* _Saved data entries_
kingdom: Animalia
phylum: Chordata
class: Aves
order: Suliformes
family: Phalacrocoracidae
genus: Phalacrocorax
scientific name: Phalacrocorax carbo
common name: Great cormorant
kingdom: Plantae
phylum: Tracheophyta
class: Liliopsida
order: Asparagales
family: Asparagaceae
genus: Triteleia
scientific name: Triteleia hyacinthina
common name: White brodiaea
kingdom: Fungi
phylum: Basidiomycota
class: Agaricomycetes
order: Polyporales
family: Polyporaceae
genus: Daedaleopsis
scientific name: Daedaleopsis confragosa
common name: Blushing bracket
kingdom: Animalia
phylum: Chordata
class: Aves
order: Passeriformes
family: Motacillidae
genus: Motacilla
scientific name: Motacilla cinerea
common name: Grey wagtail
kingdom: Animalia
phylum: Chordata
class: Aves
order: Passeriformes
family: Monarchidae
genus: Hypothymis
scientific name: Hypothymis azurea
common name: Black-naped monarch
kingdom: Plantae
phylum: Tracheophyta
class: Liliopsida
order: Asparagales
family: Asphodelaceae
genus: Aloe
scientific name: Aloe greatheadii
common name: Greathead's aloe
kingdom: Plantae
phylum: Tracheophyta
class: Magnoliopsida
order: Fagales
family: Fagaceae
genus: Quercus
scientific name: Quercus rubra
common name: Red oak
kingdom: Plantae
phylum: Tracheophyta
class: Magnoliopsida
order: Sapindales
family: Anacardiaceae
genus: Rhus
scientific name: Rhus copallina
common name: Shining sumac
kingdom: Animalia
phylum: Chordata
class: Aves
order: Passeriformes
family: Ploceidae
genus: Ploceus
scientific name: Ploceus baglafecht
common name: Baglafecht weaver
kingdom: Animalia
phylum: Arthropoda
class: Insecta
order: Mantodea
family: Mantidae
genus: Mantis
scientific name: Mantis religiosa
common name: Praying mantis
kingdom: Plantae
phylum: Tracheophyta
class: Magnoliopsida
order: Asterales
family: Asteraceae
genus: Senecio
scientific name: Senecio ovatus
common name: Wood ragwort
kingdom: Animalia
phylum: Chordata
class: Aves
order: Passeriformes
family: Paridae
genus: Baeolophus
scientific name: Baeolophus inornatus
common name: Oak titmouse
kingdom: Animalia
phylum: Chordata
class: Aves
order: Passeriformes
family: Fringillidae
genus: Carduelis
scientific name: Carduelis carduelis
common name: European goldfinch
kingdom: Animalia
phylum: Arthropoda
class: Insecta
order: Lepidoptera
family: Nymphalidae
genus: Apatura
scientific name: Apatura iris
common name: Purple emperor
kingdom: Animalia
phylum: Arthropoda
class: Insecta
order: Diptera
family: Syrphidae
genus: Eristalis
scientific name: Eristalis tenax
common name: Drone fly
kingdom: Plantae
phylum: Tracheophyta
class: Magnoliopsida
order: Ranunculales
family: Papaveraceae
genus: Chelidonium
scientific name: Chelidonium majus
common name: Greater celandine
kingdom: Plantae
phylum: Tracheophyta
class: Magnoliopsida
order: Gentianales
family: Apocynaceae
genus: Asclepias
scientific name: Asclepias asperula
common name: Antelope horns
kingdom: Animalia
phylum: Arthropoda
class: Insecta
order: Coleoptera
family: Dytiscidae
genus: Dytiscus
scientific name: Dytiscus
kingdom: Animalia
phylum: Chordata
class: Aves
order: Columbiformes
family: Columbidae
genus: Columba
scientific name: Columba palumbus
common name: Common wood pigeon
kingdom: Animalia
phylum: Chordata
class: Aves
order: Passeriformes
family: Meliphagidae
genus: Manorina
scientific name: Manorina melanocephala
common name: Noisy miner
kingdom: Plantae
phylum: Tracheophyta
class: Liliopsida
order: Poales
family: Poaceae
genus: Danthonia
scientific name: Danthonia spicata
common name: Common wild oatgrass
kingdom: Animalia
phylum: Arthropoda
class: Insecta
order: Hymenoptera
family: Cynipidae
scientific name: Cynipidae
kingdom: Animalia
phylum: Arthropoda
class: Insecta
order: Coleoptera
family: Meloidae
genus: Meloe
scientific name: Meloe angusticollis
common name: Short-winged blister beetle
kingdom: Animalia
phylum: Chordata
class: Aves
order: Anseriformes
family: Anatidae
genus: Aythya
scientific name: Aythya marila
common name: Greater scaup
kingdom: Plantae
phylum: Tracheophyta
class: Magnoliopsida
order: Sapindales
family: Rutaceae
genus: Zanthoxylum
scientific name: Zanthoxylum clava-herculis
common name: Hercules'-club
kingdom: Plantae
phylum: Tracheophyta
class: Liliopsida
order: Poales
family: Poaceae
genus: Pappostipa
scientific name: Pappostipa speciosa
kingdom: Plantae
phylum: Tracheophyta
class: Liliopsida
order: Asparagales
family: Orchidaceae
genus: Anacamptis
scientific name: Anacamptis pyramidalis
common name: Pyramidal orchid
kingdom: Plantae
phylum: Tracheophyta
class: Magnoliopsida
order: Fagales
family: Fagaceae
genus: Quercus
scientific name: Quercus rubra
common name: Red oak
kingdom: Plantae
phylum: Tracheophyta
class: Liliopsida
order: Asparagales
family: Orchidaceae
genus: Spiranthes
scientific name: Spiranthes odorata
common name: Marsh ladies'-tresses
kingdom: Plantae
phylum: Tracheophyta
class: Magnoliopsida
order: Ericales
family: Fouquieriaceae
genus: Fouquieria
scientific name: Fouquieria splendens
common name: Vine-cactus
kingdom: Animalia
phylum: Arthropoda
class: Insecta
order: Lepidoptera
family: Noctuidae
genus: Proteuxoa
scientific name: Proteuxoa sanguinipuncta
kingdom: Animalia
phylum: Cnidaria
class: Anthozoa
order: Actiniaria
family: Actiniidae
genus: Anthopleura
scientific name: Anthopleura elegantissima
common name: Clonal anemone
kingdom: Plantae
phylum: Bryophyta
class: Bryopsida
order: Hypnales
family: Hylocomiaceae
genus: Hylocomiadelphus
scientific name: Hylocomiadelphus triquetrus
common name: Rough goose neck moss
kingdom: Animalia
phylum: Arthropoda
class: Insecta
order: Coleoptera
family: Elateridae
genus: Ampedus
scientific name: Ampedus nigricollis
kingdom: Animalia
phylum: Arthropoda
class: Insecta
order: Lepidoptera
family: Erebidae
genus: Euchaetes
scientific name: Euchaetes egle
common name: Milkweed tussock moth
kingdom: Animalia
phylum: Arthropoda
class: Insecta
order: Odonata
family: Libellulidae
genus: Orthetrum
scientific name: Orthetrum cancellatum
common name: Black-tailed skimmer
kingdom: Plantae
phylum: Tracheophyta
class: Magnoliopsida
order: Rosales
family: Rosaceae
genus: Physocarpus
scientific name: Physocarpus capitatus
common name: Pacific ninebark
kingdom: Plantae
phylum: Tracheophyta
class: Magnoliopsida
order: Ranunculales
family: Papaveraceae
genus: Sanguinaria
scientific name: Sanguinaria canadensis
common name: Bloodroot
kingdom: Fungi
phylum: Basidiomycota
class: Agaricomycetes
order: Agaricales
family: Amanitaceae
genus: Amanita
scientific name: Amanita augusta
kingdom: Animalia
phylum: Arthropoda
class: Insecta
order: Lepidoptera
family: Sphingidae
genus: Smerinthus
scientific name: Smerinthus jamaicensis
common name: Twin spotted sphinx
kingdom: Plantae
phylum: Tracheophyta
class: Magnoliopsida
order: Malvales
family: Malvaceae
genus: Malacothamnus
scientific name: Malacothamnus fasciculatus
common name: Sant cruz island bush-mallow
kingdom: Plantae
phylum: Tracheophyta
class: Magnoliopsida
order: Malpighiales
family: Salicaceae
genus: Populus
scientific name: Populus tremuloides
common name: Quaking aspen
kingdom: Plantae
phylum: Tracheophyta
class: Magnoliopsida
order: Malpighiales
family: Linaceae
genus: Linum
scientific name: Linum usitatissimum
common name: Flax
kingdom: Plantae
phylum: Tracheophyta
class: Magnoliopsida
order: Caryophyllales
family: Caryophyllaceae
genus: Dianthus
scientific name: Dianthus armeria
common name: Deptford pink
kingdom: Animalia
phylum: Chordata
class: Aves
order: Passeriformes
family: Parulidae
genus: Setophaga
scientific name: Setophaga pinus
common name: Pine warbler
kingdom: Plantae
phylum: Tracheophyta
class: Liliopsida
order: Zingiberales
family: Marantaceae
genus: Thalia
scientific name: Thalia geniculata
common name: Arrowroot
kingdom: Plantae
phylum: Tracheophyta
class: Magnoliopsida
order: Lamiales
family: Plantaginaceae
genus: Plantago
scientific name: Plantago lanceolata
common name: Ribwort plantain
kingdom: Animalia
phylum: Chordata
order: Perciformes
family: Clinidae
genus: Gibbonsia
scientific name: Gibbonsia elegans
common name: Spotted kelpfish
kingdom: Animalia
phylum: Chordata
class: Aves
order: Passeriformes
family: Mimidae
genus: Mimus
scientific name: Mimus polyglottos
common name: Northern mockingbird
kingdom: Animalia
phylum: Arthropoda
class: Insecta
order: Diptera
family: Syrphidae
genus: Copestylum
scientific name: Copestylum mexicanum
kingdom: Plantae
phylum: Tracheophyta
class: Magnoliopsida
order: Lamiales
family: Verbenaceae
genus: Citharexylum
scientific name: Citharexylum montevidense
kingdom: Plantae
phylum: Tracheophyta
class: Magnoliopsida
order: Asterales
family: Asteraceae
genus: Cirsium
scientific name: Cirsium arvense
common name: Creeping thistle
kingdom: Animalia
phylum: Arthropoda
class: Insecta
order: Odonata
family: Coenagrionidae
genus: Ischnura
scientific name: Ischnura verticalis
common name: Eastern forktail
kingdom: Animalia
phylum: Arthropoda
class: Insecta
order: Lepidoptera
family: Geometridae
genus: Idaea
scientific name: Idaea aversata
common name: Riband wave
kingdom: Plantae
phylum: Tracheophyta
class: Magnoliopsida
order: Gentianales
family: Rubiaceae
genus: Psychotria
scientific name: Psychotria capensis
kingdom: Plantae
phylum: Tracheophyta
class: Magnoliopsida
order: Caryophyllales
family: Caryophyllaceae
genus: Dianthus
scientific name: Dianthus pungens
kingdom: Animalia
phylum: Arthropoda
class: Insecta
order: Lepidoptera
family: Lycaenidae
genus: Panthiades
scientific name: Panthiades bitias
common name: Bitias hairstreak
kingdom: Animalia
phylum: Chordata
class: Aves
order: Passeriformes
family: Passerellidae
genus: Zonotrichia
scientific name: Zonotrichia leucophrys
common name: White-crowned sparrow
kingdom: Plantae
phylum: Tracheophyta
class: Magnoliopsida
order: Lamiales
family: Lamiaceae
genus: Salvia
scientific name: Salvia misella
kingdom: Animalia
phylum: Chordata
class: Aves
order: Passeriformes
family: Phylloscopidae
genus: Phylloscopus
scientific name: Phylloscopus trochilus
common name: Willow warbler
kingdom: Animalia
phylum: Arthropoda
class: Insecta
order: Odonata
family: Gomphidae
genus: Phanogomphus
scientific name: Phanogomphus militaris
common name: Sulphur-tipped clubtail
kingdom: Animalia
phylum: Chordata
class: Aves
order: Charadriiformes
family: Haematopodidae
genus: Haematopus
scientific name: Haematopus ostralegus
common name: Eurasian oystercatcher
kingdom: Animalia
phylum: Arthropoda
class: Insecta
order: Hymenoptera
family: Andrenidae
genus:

* _The task_
Please rewrite the listing from its first line through the line containing "scientific name: Aloe greatheadii", changing "common name" to "vernacular name" and keeping everything else the same.

* _Solution for this problem_
kingdom: Animalia
phylum: Chordata
class: Aves
order: Suliformes
family: Phalacrocoracidae
genus: Phalacrocorax
scientific name: Phalacrocorax carbo
vernacular name: Great cormorant
kingdom: Plantae
phylum: Tracheophyta
class: Liliopsida
order: Asparagales
family: Asparagaceae
genus: Triteleia
scientific name: Triteleia hyacinthina
vernacular name: White brodiaea
kingdom: Fungi
phylum: Basidiomycota
class: Agaricomycetes
order: Polyporales
family: Polyporaceae
genus: Daedaleopsis
scientific name: Daedaleopsis confragosa
vernacular name: Blushing bracket
kingdom: Animalia
phylum: Chordata
class: Aves
order: Passeriformes
family: Motacillidae
genus: Motacilla
scientific name: Motacilla cinerea
vernacular name: Grey wagtail
kingdom: Animalia
phylum: Chordata
class: Aves
order: Passeriformes
family: Monarchidae
genus: Hypothymis
scientific name: Hypothymis azurea
vernacular name: Black-naped monarch
kingdom: Plantae
phylum: Tracheophyta
class: Liliopsida
order: Asparagales
family: Asphodelaceae
genus: Aloe
scientific name: Aloe greatheadii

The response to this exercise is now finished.